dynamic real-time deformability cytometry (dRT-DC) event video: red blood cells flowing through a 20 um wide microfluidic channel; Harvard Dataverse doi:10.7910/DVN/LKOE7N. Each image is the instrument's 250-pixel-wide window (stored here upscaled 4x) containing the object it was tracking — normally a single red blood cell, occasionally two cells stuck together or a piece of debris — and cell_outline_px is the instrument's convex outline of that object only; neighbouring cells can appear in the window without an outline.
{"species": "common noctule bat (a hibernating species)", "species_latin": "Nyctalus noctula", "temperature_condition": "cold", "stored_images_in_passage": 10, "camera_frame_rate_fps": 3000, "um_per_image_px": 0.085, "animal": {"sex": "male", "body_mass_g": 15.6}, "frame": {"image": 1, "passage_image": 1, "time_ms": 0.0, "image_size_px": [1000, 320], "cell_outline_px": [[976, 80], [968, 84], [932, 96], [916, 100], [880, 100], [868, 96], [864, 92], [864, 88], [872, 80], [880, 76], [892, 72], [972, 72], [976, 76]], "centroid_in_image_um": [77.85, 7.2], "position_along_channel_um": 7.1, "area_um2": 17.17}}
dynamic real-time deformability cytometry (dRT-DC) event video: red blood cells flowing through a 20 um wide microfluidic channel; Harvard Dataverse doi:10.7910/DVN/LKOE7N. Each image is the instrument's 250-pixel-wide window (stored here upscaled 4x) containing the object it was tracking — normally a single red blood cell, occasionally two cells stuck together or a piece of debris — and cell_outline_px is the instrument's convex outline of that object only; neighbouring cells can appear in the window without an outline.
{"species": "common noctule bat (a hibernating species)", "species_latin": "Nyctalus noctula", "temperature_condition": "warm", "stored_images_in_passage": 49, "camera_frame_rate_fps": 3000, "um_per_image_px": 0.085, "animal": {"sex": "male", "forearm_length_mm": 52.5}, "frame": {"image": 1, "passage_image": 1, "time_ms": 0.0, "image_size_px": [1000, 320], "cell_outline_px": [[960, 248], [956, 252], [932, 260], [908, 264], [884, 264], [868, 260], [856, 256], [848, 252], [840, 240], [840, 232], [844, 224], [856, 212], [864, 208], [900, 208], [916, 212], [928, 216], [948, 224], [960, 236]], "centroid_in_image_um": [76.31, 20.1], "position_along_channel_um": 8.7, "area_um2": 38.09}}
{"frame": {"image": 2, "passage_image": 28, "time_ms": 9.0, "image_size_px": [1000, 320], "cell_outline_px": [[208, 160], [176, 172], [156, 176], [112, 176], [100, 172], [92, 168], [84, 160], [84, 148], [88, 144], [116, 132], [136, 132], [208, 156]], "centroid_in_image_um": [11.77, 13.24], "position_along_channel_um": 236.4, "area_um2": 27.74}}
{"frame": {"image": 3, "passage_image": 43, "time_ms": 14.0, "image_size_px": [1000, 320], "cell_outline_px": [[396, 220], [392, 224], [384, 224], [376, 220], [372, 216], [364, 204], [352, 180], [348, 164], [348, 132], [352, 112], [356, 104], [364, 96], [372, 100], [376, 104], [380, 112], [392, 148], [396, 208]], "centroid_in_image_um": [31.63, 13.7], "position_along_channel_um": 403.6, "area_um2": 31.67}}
+--
### TASK DESCRIPTION
Please return the data above exactly as given.

### RESULT BELOW
dynamic real-time deformability cytometry (dRT-DC) event video: red blood cells flowing through a 20 um wide microfluidic channel; Harvard Dataverse doi:10.7910/DVN/LKOE7N. Each image is the instrument's 250-pixel-wide window (stored here upscaled 4x) containing the object it was tracking — normally a single red blood cell, occasionally two cells stuck together or a piece of debris — and cell_outline_px is the instrument's convex outline of that object only; neighbouring cells can appear in the window without an outline.
{"species": "common noctule bat (a hibernating species)", "species_latin": "Nyctalus noctula", "temperature_condition": "cold", "stored_images_in_passage": 10, "camera_frame_rate_fps": 3000, "um_per_image_px": 0.085, "animal": {"sex": "male", "body_mass_g": 15.6}, "frame": {"image": 1, "passage_image": 1, "time_ms": 0.0, "image_size_px": [1000, 320], "cell_outline_px": [[976, 80], [968, 84], [932, 96], [916, 100], [880, 100], [868, 96], [864, 92], [864, 88], [872, 80], [880, 76], [892, 72], [972, 72], [976, 76]], "centroid_in_image_um": [77.85, 7.2], "position_along_channel_um": 7.1, "area_um2": 17.17}}
dynamic real-time deformability cytometry (dRT-DC) event video: red blood cells flowing through a 20 um wide microfluidic channel; Harvard Dataverse doi:10.7910/DVN/LKOE7N. Each image is the instrument's 250-pixel-wide window (stored here upscaled 4x) containing the object it was tracking — normally a single red blood cell, occasionally two cells stuck together or a piece of debris — and cell_outline_px is the instrument's convex outline of that object only; neighbouring cells can appear in the window without an outline.
{"species": "common noctule bat (a hibernating species)", "species_latin": "Nyctalus noctula", "temperature_condition": "warm", "stored_images_in_passage": 49, "camera_frame_rate_fps": 3000, "um_per_image_px": 0.085, "animal": {"sex": "male", "forearm_length_mm": 52.5}, "frame": {"image": 1, "passage_image": 1, "time_ms": 0.0, "image_size_px": [1000, 320], "cell_outline_px": [[960, 248], [956, 252], [932, 260], [908, 264], [884, 264], [868, 260], [856, 256], [848, 252], [840, 240], [840, 232], [844, 224], [856, 212], [864, 208], [900, 208], [916, 212], [928, 216], [948, 224], [960, 236]], "centroid_in_image_um": [76.31, 20.1], "position_along_channel_um": 8.7, "area_um2": 38.09}}
{"frame": {"image": 2, "passage_image": 28, "time_ms": 9.0, "image_size_px": [1000, 320], "cell_outline_px": [[208, 160], [176, 172], [156, 176], [112, 176], [100, 172], [92, 168], [84, 160], [84, 148], [88, 144], [116, 132], [136, 132], [208, 156]], "centroid_in_image_um": [11.77, 13.24], "position_along_channel_um": 236.4, "area_um2": 27.74}}
{"frame": {"image": 3, "passage_image": 43, "time_ms": 14.0, "image_size_px": [1000, 320], "cell_outline_px": [[396, 220], [392, 224], [384, 224], [376, 220], [372, 216], [364, 204], [352, 180], [348, 164], [348, 132], [352, 112], [356, 104], [364, 96], [372, 100], [376, 104], [380, 112], [392, 148], [396, 208]], "centroid_in_image_um": [31.63, 13.7], "position_along_channel_um": 403.6, "area_um2": 31.67}}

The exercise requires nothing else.